Let’s use Kogan as an example. With appropriate APIs to the manufacturers of LCD panels, television electronics, electronics assembly, and transport, I could have a TV built-to-order. This may seem like a bit of work, but once someone has put together a particular supply chain, by mashing-up the appropriate APIs, that supply chain can be shared. I won’t have to do much more than call up that supply chain widget on my mobile, and press ‘order’.
Seen in this way, the transportation logistics provided by Uber, materials offered on eBay, and a design consultancy facilitated by Freelance.com are no longer destinations in themselves, but APIs, each offering a specific element in a production value chain. The recipe which strings them all together, turning an idea into reality, is the innovation, an innovation which can only emerge where friction has been been removed in every component of the recipe, via an API.
Like everything else within the culture of hyperconnectivity, these recipes will be shared within communities of expertise. People who care about televisions will trade recipes to cook up custom models; people who care about coffee or cookware or carpeting will be able to do the same thing. Being part of a community of expertise gives you access to all the production value chains associated with that community. This is already true: consider how hobbyists trade tips on where to find particularly obscure bits of mechanism, recordings, and so forth. But enough friction still exists to keep these production value chains very short. As that friction disappears, these production value chains grow long enough to span the whole distance from raw materials to finished product.
A hundred years ago, when Henry Ford established his River Rouge assembly plant, he needed nothing more than iron, sand, coke and raw rubber. From these basic ingredients, he manufactured millions of Model Ts, because River Rouge encompassed a production value chain able to refine, fabricate and assemble every part of the automobile. We are at the threshold of a similar, individual Industrial revolution: as businesses publish their APIs, customers gain unprecedented control over the means of production. A given customer can optimize for price, delivery time, carbon footprint, or any of a countless number of variables, crafting a production value chain which precisely meets their needs.
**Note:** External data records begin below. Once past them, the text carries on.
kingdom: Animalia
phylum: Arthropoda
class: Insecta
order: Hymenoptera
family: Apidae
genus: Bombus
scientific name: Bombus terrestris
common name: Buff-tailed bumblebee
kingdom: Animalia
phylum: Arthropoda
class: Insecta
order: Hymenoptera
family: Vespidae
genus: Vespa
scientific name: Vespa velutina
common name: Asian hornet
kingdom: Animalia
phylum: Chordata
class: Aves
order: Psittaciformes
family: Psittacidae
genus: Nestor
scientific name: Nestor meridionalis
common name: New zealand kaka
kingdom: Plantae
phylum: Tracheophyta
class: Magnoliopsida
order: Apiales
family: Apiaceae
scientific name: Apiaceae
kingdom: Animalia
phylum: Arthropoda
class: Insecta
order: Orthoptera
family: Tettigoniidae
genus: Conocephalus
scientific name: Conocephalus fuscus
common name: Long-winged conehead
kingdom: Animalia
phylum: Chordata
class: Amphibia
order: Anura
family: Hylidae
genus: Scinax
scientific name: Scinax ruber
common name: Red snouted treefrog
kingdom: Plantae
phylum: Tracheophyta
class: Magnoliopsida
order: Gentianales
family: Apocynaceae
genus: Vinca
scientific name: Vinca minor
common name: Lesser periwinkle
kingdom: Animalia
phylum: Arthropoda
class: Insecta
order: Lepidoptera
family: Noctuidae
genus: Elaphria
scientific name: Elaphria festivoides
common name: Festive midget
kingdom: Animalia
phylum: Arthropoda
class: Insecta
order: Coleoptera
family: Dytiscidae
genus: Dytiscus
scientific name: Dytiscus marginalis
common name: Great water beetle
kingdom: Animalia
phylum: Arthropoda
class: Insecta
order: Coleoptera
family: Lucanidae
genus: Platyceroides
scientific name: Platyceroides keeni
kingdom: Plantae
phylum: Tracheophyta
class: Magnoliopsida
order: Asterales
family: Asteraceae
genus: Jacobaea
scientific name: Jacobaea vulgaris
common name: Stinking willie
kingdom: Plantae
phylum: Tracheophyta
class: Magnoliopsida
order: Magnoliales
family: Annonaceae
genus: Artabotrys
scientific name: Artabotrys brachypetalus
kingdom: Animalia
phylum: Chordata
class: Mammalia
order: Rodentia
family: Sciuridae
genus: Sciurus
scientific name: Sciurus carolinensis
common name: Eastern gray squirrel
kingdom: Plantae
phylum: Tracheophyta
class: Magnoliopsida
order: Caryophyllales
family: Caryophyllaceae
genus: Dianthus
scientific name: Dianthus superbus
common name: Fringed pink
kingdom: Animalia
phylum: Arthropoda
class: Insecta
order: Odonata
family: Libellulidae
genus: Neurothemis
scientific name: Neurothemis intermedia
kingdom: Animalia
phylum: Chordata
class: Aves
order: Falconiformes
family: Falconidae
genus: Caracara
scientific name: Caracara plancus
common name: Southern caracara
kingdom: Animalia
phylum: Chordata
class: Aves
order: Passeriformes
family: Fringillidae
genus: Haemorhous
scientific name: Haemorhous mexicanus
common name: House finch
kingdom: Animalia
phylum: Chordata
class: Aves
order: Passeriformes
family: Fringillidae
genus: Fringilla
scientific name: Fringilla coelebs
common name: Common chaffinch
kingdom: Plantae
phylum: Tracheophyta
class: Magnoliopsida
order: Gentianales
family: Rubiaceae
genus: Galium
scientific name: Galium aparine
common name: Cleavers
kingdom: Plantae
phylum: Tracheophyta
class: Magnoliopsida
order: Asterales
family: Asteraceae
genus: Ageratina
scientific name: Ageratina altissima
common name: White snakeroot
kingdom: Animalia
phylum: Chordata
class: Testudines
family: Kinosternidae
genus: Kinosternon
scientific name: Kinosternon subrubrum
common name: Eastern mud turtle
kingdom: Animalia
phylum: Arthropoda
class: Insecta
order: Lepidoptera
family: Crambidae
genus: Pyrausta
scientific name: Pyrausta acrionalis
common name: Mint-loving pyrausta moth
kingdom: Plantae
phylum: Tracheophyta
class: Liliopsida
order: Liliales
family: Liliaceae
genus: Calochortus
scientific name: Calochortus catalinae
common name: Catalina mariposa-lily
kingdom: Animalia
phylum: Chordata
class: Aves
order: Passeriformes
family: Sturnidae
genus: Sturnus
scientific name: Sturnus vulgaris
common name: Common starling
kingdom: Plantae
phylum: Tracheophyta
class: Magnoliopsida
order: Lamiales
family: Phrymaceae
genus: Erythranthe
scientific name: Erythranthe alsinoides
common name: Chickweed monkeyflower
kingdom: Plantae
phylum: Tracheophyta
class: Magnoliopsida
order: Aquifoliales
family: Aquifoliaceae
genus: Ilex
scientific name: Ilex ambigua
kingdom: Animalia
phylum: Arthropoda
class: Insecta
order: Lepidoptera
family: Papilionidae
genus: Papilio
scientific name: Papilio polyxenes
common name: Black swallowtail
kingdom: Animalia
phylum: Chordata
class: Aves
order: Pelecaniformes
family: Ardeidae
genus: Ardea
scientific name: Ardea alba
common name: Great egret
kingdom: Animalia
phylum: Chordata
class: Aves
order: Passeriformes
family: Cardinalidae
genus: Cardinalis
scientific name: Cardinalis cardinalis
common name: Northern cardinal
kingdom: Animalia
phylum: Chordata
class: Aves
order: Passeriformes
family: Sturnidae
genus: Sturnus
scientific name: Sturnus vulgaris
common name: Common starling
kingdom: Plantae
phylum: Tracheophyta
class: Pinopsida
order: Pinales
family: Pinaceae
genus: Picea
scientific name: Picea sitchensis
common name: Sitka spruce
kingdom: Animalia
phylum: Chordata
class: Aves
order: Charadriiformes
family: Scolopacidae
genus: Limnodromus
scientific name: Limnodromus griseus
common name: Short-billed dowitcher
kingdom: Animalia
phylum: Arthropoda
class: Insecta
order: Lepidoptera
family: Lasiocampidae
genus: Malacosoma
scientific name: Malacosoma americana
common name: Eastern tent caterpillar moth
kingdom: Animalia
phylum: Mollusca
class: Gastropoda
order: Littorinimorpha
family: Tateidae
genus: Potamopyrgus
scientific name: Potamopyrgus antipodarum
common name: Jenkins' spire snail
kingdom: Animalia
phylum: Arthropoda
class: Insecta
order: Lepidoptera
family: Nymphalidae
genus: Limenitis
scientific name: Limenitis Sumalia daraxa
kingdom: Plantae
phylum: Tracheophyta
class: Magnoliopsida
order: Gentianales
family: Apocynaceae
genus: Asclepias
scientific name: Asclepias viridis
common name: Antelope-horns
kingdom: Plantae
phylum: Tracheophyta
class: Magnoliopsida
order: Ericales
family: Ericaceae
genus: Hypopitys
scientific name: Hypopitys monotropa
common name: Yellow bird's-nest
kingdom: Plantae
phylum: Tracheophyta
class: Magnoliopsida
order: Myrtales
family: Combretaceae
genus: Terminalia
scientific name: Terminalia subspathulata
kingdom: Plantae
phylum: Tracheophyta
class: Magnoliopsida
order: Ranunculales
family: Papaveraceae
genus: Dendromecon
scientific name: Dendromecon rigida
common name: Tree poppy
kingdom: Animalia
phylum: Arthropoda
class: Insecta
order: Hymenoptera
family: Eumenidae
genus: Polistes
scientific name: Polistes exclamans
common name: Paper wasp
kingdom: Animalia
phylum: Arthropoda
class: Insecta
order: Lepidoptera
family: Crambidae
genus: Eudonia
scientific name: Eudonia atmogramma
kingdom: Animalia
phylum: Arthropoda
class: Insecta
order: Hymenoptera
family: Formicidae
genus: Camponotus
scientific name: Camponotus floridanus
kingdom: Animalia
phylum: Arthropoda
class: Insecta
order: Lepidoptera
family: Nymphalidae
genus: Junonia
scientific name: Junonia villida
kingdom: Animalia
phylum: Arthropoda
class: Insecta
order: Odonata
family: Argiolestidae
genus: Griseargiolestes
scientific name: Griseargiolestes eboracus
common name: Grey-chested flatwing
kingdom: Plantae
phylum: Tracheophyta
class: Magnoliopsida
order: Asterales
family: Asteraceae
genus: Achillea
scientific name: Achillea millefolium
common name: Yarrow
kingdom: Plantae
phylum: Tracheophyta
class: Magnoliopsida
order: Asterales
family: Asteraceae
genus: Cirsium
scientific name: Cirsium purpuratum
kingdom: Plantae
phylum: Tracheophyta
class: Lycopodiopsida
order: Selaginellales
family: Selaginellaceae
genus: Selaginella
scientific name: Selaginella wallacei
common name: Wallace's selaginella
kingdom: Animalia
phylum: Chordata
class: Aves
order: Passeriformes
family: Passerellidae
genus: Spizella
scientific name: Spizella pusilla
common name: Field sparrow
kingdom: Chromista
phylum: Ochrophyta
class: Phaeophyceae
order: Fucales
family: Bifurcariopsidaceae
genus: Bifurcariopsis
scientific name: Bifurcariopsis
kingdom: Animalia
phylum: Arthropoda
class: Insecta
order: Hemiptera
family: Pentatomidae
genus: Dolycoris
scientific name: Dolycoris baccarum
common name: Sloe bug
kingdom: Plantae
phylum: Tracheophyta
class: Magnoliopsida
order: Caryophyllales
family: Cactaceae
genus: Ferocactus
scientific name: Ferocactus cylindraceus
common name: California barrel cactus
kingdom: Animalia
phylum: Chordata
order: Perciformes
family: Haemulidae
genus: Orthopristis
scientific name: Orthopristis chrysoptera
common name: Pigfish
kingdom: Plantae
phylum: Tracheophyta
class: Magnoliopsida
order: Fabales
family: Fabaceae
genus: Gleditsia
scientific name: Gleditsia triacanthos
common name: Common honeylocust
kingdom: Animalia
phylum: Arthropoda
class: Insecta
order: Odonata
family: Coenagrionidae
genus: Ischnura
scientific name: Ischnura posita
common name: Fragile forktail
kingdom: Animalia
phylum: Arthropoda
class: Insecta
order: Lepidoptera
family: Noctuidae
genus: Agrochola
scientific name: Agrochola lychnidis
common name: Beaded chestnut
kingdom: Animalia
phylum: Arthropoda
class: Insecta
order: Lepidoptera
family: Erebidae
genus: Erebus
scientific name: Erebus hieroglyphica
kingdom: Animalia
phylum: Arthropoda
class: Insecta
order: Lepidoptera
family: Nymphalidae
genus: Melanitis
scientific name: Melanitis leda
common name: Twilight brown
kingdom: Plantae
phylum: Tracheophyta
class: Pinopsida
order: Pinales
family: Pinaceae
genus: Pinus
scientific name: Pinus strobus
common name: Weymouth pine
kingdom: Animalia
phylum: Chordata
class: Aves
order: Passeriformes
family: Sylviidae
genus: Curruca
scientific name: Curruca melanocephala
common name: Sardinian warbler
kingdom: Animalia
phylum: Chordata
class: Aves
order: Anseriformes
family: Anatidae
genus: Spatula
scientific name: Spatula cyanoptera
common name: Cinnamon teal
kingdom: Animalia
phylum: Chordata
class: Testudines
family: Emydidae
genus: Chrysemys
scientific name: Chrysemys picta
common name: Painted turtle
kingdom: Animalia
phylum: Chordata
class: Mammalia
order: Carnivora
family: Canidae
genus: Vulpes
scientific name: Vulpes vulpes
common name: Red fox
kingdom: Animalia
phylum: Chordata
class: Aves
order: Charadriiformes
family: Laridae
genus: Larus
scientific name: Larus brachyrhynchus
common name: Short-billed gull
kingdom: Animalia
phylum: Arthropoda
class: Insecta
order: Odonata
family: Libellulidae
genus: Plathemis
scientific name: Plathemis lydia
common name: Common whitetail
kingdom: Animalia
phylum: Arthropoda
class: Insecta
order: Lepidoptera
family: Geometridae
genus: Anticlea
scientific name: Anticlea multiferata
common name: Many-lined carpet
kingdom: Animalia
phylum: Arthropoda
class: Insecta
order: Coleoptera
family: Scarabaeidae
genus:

As more businesses present themselves as APIs ready to be wired into production value chains, the need for a frictionless medium of exchange will become more pronounced. Just as PayPal came along to take eBay global, a hypercurrency will arrive on the scene just as we need it, because there will be a universal demand for it.
As capital migrates from friction-filled national and international finance markets into hypereconomic frameworks, institutions dependent upon those frictions will be threatened. Banks will not be able to collect interest. Governments will not be able to tax – customs duties and user fees look to be the only ways governments can generate revenue. Courts will not be able to seize assets. The peculiar arrangement of laws and regulations which keep our economic system stable will grow increasingly meaningless. Governments and courts will try to follow capital flows into hypereconomic zones, only to learn that their mechanisms of control and enforcement are poorly matched to such a fluid environment.”